• [Work task]: Copy exactly the lines of the records below, and only those lines, beginning with the line that contains "(uuid 644a2323-4bf6-4837-9924-626a8cf37fbe)" and ending with the line that contains "86.36 0) (unit 1)".

• [Dataset extract]:
____________

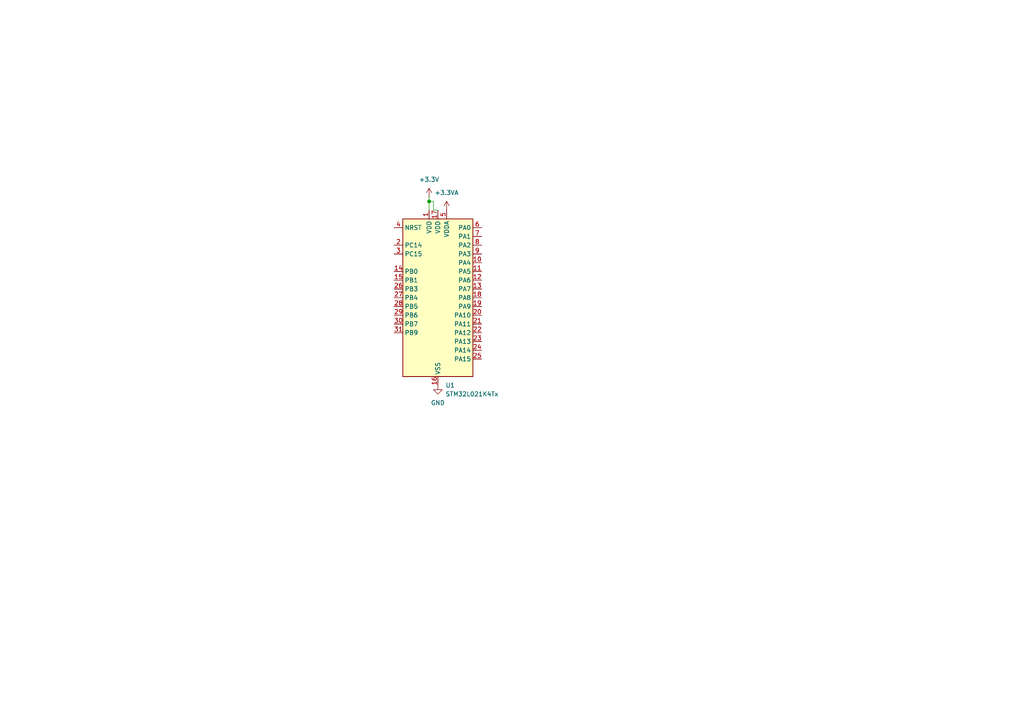
<source format=kicad_sch>
(kicad_sch (version 20230121) (generator eeschema)

  (uuid e06d2f29-0c33-4814-a609-8c0f42581a21)

  (paper "A4")

  

  (junction (at 124.46 58.42) (diameter 0) (color 0 0 0 0)
    (uuid a87f11af-e65c-4d7b-9804-1f69ce8e879b)
  )

  (wire (pts (xy 125.73 58.42) (xy 125.73 60.96))
    (stroke (width 0) (type default))
    (uuid 3fc36966-1a6e-4fd8-9fe0-7d27c2efb79c)
  )
  (wire (pts (xy 124.46 57.15) (xy 124.46 58.42))
    (stroke (width 0) (type default))
    (uuid 4941cdbf-a7ed-4285-9d24-9a98d629c22c)
  )
  (wire (pts (xy 124.46 58.42) (xy 125.73 58.42))
    (stroke (width 0) (type default))
    (uuid 644a2323-4bf6-4837-9924-626a8cf37fbe)
  )
  (wire (pts (xy 125.73 60.96) (xy 127 60.96))
    (stroke (width 0) (type default))
    (uuid 80e6f402-d8e1-46d6-b320-d35cbb375eac)
  )
  (wire (pts (xy 124.46 58.42) (xy 124.46 60.96))
    (stroke (width 0) (type default))
    (uuid d11423f8-8070-439e-ae1b-1cad00fffa11)
  )

  (symbol (lib_id "power:GND") (at 127 111.76 0) (unit 1)
    (in_bom yes) (on_board yes) (dnp no) (fields_autoplaced)
    (uuid 768927e1-e099-4bfa-ae8e-10c67601952a)
    (property "Reference" "#PWR01" (at 127 118.11 0)
      (effects (font (size 1.27 1.27)) hide)
    )
    (property "Value" "GND" (at 127 116.84 0)
      (effects (font (size 1.27 1.27)))
    )
    (property "Footprint" "" (at 127 111.76 0)
      (effects (font (size 1.27 1.27)) hide)
    )
    (property "Datasheet" "" (at 127 111.76 0)
      (effects (font (size 1.27 1.27)) hide)
    )
    (pin "1" (uuid 12dd42b2-60d3-4b62-a2c0-e09223cce9a5))
    (instances
      (project "STM32L021K4T6_Hardware"
        (path "/e06d2f29-0c33-4814-a609-8c0f42581a21"
          (reference "#PWR01") (unit 1)
        )
      )
    )
  )

  (symbol (lib_id "MCU_ST_STM32L0:STM32L021K4Tx") (at 127 86.36 0) (unit 1)
    (in_bom yes) (on_board yes) (dnp no) (fields_autoplaced)
    (uuid 878f240b-5163-44f6-aa82-45890f241bd2)
    (property "Reference" "U1" (at 129.1941 111.76 0)
      (effects (font (size 1.27 1.27)) (justify left))
    )
    (property "Value" "STM32L021K4Tx" (at 129.1941 114.3 0)
      (effects (font (size 1.27 1.27)) (justify left))
    )
    (property "Footprint" "Package_QFP:LQFP-32_7x7mm_P0.8mm" (at 116.84 109.22 0)
      (effects (font (size 1.27 1.27)) (justify right) hide)
    )
    (property "Datasheet" "https://www.st.com/resource/en/datasheet/stm32l021k4.pdf" (at 127 86.36 0)
      (effects (font (size 1.27 1.27)) hide)
    )
    (pin "23" (uuid 36f2001a-2909-4f82-b7ca-6e97e0f8b4a9))
    (pin "1" (uuid 108b28bc-ad06-4591-abfa-6065f7e52c21))
    (pin "15" (uuid 623161ce-394d-46ec-aec0-b1e8b4fbd13f))
    (pin "11" (uuid a00b5fab-2a7e-4dbf-97a0-057b77e6b1fb))
    (pin "17" (uuid 38c9c7dc-97c2-4509-92fb-20be65027a00))
    (pin "26" (uuid 0783c4e7-10d0-48d0-94cf-190668dc2500))
    (pin "3" (uuid b72cc34a-89d4-4010-9b93-23b70ab4318a))
    (pin "29" (uuid 8c0eab0f-f95d-4bfe-9b36-90616c213547))
    (pin "30" (uuid 9b67b3e7-82e8-4a5b-a283-50860e2f9e38))
    (pin "4" (uuid 26ac0cd2-f50d-44a8-9ec1-1a2a9ea3715f))
    (pin "6" (uuid 5a8c73f7-eb75-44d0-a0d3-2182af582ea4))
    (pin "7" (uuid c6caf0a9-8dd1-4d64-92d6-8d3aeeb132ea))
    (pin "22" (uuid 49cb37a1-737b-46ec-95ec-106974164362))
    (pin "28" (uuid 58fc01da-56c5-4cd4-a4f4-8dfe00f092aa))
    (pin "10" (uuid 689e9b1b-5751-4820-88e0-d11a2e82d2f3))
    (pin "27" (uuid 5178d00d-cf4e-43b5-972e-8167da1e27b7))
    (pin "21" (uuid 21fc3222-4842-4759-b67a-bbda5f25b6bb))
    (pin "12" (uuid d03f345e-01be-4725-8fc4-27442b209350))
    (pin "32" (uuid 072f277c-b2cf-4523-9fe8-7518872a8095))
    (pin "20" (uuid 7572055f-5fc8-4105-bda0-270d9298ee8c))
    (pin "5" (uuid 18af38df-3179-4be6-9a5a-49db52d3a261))
    (pin "31" (uuid 8ce780c8-39e4-4464-bae9-218011584335))
    (pin "14" (uuid fb9170e4-6efa-41dd-ab6e-0ab375bd2de6))
    (pin "24" (uuid 490f956e-257c-474c-bcc9-a9188fb35eb9))
    (pin "9" (uuid 2e5e747f-ef8e-45f2-a38d-d5f487767070))
    (pin "25" (uuid 8ba6652e-99a8-4ca5-8f8f-4ba3572837dc))
    (pin "2" (uuid 32f5e351-97d1-4574-a649-b178eed20d2b))
    (pin "16" (uuid 20c67139-c787-4a4a-bf01-7c253f7f4016))
    (pin "8" (uuid 540b3e67-51fa-4b23-a88b-7176a4a54140))
    (pin "19" (uuid f0f1a634-6cef-4b64-b266-e1e391ffa8a3))
    (pin "18" (uuid e87c0360-f5a9-4d47-a534-e777c3aa632c))
    (pin "13" (uuid 96ef07a3-9880-4392-96c8-93c5ca5aff09))
    (instances
      (project "STM32L021K4T6_Hardware"
        (path "/e06d2f29-0c33-4814-a609-8c0f42581a21"
          (reference "U1") (unit 1)
        )
      )
    )
  )

  (symbol (lib_id "power:+3.3V") (at 124.46 57.15 0) (unit 1)
    (in_bom yes) (on_board yes) (dnp no) (fields_autoplaced)
    (uuid c44f6233-87c8-4931-9b18-32f51842b838)
    (property "Reference" "#PWR03" (at 124.46 60.96 0)
      (effects (font (size 1.27 1.27)) hide)
    )
    (property "Value" "+3.3V" (at 124.46 52.07 0)
      (effects (font (size 1.27 1.27)))
    )
    (property "Footprint" "" (at 124.46 57.15 0)
      (effects (font (size 1.27 1.27)) hide)
    )
    (property "Datasheet" "" (at 124.46 57.15 0)
      (effects (font (size 1.27 1.27)) hide)
    )
    (pin "1" (uuid 1eb89d5b-98f5-4cfe-bf35-e64ae9c39bb1))
    (instances
      (project "STM32L021K4T6_Hardware"
        (path "/e06d2f29-0c33-4814-a609-8c0f42581a21"
          (reference "#PWR03") (unit 1)
        )
      )
    )
  )

  (symbol (lib_id "power:+3.3VA") (at 129.54 60.96 0) (unit 1)
    (in_bom yes) (on_board yes) (dnp no) (fields_autoplaced)
    (uuid ff7645bd-c246-4762-8f15-f7bf87f2132d)
    (property "Reference" "#PWR04" (at 129.54 64.77 0)
      (effects (font (size 1.27 1.27)) hide)
    )
    (property "Value" "+3.3VA" (at 129.54 55.88 0)
      (effects (font (size 1.27 1.27)))
    )
    (property "Footprint" "" (at 129.54 60.96 0)
      (effects (font (size 1.27 1.27)) hide)
    )
    (property "Datasheet" "" (at 129.54 60.96 0)
      (effects (font (size 1.27 1.27)) hide)
    )
    (pin "1" (uuid 84e378f8-6327-4c79-8917-287675fc0130))
    (instances
      (project "STM32L021K4T6_Hardware"
        (path "/e06d2f29-0c33-4814-a609-8c0f42581a21"
          (reference "#PWR04") (unit 1)
        )
      )
    )
  )

  (sheet_instances
    (path "/" (page "1"))
  )
)

</source>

____________

• [Expected output]:
    (uuid 644a2323-4bf6-4837-9924-626a8cf37fbe)
  )
  (wire (pts (xy 125.73 60.96) (xy 127 60.96))
    (stroke (width 0) (type default))
    (uuid 80e6f402-d8e1-46d6-b320-d35cbb375eac)
  )
  (wire (pts (xy 124.46 58.42) (xy 124.46 60.96))
    (stroke (width 0) (type default))
    (uuid d11423f8-8070-439e-ae1b-1cad00fffa11)
  )

  (symbol (lib_id "power:GND") (at 127 111.76 0) (unit 1)
    (in_bom yes) (on_board yes) (dnp no) (fields_autoplaced)
    (uuid 768927e1-e099-4bfa-ae8e-10c67601952a)
    (property "Reference" "#PWR01" (at 127 118.11 0)
      (effects (font (size 1.27 1.27)) hide)
    )
    (property "Value" "GND" (at 127 116.84 0)
      (effects (font (size 1.27 1.27)))
    )
    (property "Footprint" "" (at 127 111.76 0)
      (effects (font (size 1.27 1.27)) hide)
    )
    (property "Datasheet" "" (at 127 111.76 0)
      (effects (font (size 1.27 1.27)) hide)
    )
    (pin "1" (uuid 12dd42b2-60d3-4b62-a2c0-e09223cce9a5))
    (instances
      (project "STM32L021K4T6_Hardware"
        (path "/e06d2f29-0c33-4814-a609-8c0f42581a21"
          (reference "#PWR01") (unit 1)
        )
      )
    )
  )

  (symbol (lib_id "MCU_ST_STM32L0:STM32L021K4Tx") (at 127 86.36 0) (unit 1)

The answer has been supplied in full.